Concerts nocturnes : la fête à ciel ouvert

Au-delà des rituels, le Ramadan tunisien est une explosion de concerts ouverts à tous. Dans la Médina, sur les places, dans les cafés et les théâtres, la programmation est dense : malouf classique, chants soufis, stambali rythmé, parfois gnawa marocain en invité. Le palais Ennejma Ezzahra, la Rachidia, l’Eskifa ou encore les scènes éphémères de la Médina accueillent des artistes de tout le pays.
L’atmosphère est unique : après l’iftar familial, les Tunisiens déambulent, s’arrêtent pour un thé à la menthe ou un narguilé, et se laissent porter par la musique. « Cette musique ramène les bons souvenirs, l’esprit du Ramadan, c’est notre patrimoine », confie un habitué. La jeunesse redécouvre ces traditions, tandis que les anciens y voient le lien vivant avec leurs ancêtres.

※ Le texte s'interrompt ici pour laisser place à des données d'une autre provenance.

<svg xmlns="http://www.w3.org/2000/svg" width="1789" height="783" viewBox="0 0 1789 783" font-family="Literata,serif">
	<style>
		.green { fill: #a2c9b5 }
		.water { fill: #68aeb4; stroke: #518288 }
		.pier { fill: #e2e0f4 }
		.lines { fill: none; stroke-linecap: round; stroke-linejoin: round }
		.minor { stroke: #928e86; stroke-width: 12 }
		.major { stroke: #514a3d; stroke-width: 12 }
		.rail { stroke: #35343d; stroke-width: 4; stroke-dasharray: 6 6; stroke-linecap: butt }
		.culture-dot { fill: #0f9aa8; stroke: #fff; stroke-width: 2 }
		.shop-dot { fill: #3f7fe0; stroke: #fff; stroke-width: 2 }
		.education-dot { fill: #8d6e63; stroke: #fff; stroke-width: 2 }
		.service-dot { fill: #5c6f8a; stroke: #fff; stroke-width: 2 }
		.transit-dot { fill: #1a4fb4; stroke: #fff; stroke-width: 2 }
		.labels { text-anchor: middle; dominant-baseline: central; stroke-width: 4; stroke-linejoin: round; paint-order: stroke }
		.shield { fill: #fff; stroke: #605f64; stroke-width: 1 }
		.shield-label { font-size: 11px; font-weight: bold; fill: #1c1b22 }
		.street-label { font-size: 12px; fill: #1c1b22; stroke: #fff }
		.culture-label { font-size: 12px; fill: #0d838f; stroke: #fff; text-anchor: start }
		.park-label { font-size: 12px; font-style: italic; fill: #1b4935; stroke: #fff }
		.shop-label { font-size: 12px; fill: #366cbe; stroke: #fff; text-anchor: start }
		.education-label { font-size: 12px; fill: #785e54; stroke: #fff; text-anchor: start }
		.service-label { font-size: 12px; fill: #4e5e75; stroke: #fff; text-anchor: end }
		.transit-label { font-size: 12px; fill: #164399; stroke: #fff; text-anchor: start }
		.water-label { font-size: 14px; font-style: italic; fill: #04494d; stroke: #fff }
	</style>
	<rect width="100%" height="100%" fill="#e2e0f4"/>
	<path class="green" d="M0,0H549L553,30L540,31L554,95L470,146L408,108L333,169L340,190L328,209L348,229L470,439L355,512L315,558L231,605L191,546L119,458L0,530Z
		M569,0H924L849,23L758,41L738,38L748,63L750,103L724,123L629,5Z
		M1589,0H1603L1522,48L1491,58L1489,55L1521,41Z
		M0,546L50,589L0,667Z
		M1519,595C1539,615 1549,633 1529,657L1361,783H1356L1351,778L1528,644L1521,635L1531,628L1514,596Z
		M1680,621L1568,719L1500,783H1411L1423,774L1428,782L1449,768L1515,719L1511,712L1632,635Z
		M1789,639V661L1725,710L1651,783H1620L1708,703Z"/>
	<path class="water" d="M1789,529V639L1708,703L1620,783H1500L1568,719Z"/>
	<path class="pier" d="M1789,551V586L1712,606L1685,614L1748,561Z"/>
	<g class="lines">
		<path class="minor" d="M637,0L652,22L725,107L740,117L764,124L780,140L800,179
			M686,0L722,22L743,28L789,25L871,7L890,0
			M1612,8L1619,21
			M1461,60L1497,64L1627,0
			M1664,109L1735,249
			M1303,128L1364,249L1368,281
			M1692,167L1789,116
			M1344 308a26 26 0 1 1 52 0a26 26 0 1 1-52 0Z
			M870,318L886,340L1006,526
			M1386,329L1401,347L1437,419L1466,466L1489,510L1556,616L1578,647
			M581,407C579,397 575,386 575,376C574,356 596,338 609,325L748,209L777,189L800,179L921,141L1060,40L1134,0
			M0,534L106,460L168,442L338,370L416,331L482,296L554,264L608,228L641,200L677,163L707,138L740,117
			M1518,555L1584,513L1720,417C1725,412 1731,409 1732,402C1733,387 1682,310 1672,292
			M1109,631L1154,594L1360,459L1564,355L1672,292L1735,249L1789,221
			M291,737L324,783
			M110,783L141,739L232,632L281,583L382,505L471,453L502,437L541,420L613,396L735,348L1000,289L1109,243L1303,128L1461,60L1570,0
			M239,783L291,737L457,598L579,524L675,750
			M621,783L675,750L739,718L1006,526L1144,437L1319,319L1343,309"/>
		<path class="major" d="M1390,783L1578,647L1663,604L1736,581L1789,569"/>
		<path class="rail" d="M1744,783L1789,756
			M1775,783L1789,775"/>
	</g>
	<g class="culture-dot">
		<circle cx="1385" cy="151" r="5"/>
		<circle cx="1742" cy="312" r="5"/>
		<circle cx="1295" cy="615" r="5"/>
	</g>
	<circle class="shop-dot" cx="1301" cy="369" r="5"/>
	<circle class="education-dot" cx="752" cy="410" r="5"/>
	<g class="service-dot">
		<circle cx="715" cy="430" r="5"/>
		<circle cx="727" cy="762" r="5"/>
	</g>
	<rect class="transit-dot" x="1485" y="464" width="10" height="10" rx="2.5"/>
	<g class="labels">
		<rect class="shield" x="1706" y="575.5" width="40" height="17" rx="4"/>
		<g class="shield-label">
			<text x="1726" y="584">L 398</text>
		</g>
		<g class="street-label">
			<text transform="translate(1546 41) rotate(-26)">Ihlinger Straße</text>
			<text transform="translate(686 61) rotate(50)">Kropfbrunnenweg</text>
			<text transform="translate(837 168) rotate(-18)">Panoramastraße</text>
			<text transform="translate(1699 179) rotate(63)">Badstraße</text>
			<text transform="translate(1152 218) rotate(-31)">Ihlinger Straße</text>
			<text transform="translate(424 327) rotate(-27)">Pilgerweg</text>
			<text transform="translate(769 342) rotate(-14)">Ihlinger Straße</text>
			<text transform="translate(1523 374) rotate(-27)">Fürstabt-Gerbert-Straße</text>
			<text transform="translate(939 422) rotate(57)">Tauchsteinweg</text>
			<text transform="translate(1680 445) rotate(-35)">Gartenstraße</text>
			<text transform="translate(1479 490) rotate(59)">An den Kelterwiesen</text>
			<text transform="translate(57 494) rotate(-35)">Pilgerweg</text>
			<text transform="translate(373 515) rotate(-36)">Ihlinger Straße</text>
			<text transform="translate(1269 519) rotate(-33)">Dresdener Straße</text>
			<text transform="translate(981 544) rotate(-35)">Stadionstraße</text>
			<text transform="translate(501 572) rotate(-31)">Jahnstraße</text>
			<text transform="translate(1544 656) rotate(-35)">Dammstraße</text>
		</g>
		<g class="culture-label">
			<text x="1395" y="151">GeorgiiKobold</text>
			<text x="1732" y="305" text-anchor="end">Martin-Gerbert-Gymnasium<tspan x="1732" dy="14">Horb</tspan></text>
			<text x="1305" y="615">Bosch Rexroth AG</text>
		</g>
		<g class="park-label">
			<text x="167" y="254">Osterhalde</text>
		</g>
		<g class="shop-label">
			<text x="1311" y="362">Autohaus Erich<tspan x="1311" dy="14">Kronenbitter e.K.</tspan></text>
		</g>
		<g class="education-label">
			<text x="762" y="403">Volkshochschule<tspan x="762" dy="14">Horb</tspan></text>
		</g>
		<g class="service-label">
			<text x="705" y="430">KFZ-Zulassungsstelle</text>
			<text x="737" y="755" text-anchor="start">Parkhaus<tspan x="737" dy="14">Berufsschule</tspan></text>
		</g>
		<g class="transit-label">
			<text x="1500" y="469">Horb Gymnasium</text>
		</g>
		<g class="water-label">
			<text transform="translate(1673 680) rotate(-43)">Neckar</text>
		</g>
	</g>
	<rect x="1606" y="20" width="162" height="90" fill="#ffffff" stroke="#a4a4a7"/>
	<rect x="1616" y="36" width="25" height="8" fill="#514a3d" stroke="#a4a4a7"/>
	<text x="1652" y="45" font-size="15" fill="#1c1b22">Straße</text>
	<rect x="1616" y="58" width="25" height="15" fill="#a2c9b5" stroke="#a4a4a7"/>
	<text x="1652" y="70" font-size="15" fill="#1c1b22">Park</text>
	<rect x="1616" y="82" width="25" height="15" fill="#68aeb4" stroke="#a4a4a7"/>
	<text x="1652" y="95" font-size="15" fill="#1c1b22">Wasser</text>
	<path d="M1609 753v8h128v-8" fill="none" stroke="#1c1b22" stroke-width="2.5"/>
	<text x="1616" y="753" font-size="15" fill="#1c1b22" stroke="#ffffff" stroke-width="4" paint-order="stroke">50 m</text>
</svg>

Un patrimoine vivant et résilient
Aujourd’hui, malgré les défis de la modernité et de la sécularisation, ces traditions résistent et se réinventent. Festivals, associations et initiatives culturelles (comme les soirées « Saha Chribtek » ou les tournées ramadanesques) assurent la transmission. Le malouf et l’Hadhra sont classés au patrimoine immatériel, le stambali gagne en visibilité internationale.
Le Ramadan musical tunisien n’est pas qu’un divertissement : il est prière en mouvement, mémoire collective, guérison de l’âme et du corps. Dans la douceur des nuits printanières, entre un chant soufi qui élève l’esprit, un malouf qui fait vibrer le cœur et un stambali qui réveille les ancêtres africains, la Tunisie révèle sa richesse culturelle la plus profonde. Une invitation à venir écouter, danser… et peut-être entrer en transe.